Segment Start: Provided text

Below are a few diagrams of how poweramps typically distort. The basic EQ of a tube poweramp typically follows the impedance curve of the cab or reactive load to which it's connected, and the Master volume controls how that curve interacts with the headroom limits of the power section.

This is just a crappy drawing and obviously not the exact way it happens, as power tubes usually clip more gradually than the hard red line in the graph, but it kind of shows the basic idea:



The degree of poweramp saturation and darkening that will sound best, the "sweet spot," will depend on the amp itself.

If you're using a modern high gain amp and want a very clear, bright, articulate tone where all of the distortion comes from the preamp, then the Master volume's best sounding setting will be anywhere between the amp being just loud enough that all frequencies are represented, and just low enough that the poweramp doesn't clip away those articulate highs. Figure 1.

Then you have rigs that ride the line between vintage and modern, like boosted JCM 800's. They get a percentage of their distortion and clipping from their boosted preamps but not all of it. On its own, even boosted, those preamps are just a bit too clean and bright, so if you set the Master low enough that the poweramp doesn't clip, the rig still be a bit too bright and clean. Turning it up right until you get just a little bit of poweramp clipping, like in Figure 2, tends to sound best there.

Segment End: Provided text

What this exercise asks —
**1)** Translate this sentence from the passage on power amp distortion into French: "The basic EQ of a tube poweramp typically follows the impedance curve of the cab or reactive load to which it's connected, and the Master volume controls how that curve interacts with the headroom limits of the power section."
**2)** Reproduce, without alteration, everything in the passage on power amp distortion from "Below are a" down to "the power section.".
The material that follows has no connection to the passage on power amp distortion.

Segment Start: Data to examine

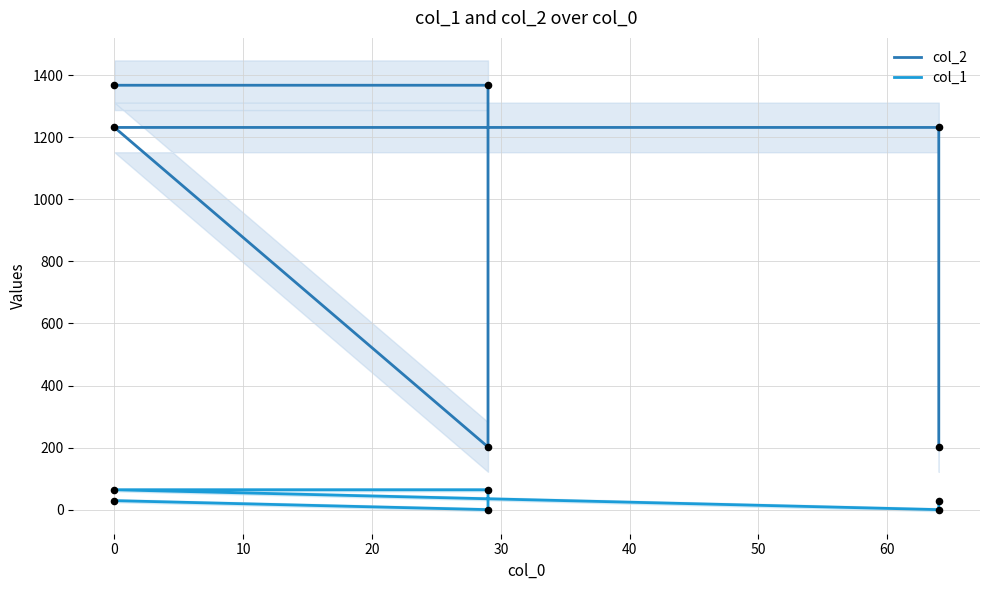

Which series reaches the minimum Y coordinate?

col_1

Segment End: Data to examine
Segment Start: Data to examine

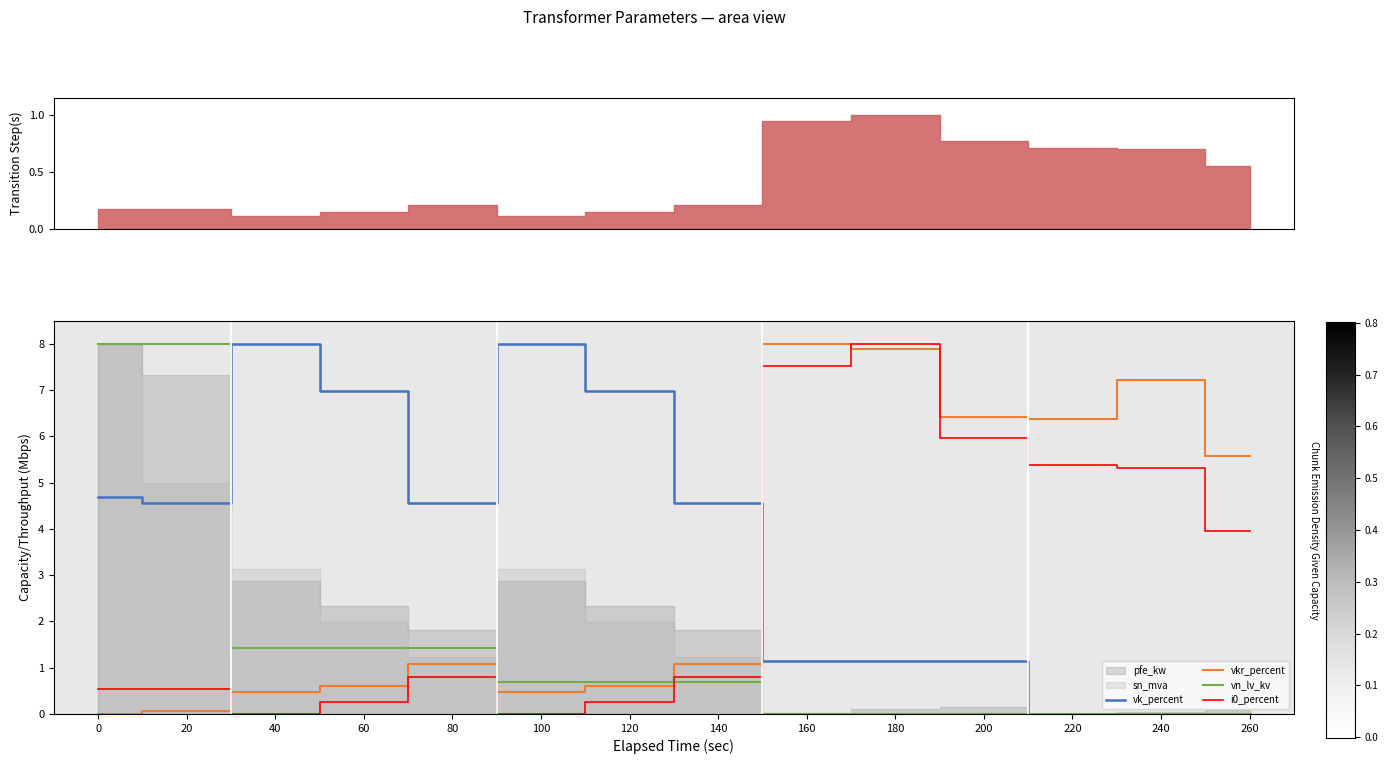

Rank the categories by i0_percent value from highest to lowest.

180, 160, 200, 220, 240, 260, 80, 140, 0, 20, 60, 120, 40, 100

Segment End: Data to examine

Responses to the tasks —
**1)** L'égalisation de base d'un amplificateur de puissance à lampes suit généralement la courbe d'impédance de l'enceinte ou de la charge réactive à laquelle il est relié, et le volume Master détermine la manière dont cette courbe interagit avec les limites de réserve dynamique de la section de puissance.

**2)**
Below are a few diagrams of how poweramps typically distort. The basic EQ of a tube poweramp typically follows the impedance curve of the cab or reactive load to which it's connected, and the Master volume controls how that curve interacts with the headroom limits of the power section.